Tuning molecular thermal conductance through endgroup modification and halogen substitution

TL;DR

This study demonstrates how chemical modifications, such as endgroup changes and halogen substitutions, can effectively tune the phononic thermal conductance of single molecules, providing a pathway for controlling heat flow at the molecular level.

Contribution

The paper introduces a workflow combining ab initio molecular dynamics and machine learning to predict and analyze how specific chemical modifications influence molecular thermal conductance.

Findings

Bromine-terminated chains have the lowest thermal conductance.

Amine and methyl groups result in higher conductance.

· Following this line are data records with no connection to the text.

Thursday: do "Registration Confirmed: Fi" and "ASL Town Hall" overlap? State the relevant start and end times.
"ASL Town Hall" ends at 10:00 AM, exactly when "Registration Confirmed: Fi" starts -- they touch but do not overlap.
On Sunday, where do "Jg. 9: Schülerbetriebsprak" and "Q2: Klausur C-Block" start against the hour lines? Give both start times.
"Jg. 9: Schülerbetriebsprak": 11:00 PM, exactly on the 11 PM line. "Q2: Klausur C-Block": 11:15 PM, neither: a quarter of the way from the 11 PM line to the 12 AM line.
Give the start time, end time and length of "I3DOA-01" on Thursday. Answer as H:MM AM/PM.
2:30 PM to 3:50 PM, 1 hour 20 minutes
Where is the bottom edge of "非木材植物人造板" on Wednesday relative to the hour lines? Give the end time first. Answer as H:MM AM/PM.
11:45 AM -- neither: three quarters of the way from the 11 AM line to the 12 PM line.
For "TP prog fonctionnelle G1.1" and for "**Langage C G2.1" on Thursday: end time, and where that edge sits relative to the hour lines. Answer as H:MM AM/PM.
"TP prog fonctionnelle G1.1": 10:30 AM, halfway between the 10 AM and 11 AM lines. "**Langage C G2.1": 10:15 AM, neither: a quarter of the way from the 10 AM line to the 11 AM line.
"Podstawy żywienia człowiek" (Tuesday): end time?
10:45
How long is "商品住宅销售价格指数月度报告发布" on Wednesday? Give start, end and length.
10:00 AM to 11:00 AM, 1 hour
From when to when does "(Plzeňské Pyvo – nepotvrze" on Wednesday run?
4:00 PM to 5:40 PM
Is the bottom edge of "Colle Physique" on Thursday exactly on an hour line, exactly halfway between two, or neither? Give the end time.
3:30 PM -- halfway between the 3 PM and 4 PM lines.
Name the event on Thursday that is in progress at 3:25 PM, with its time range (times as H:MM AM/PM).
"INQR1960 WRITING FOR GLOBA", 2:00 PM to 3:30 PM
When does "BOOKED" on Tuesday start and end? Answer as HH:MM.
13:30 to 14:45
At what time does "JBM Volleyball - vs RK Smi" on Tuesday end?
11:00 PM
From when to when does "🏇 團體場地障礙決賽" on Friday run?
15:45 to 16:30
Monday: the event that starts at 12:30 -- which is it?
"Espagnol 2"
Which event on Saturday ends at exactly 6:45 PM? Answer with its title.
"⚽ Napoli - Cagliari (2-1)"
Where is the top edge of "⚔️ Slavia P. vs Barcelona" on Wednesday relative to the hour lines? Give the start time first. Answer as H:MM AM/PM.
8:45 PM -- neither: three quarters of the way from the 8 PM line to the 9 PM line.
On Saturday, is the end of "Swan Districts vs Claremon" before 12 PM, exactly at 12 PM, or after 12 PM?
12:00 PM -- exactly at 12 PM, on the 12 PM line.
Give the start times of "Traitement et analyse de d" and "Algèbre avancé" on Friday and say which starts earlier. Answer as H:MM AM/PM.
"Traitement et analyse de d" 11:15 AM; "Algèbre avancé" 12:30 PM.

Thermal conductance saturates beyond eight carbon atoms.

Abstract

We demonstrate tuning of the phononic thermal conductance in single molecules with carbon-chain backbones through modifications of terminal groups and halogen substitution of hydrogen atoms. Our simulations focus on intrinsic molecular properties, and we employ a workflow based on {\it ab initio} molecular dynamics, enabling the training and development of machine-learned interatomic potentials. These potentials are subsequently used in classical nonequilibrium molecular dynamics simulations to extract thermal conductance coefficients. Replacing terminal methyl groups with amine, sulfur, or halogen substituents leads to pronounced changes in thermal conductance: bromine-terminated chains exhibit the lowest conductance, whereas amine and methyl-terminated chains show the highest. Additionally, single-atom substitution of hydrogen by fluorine or other halogens along the alkane backbone significantly reduces thermal transport. Finally, our simulations of the length dependence of thermal conductance in alkane chains containing 3-12 carbon atoms reveal its saturation beyond eight carbon atoms. Together, our findings show that simple chemical modifications offer a versatile route to controlling phononic heat flow in single molecules.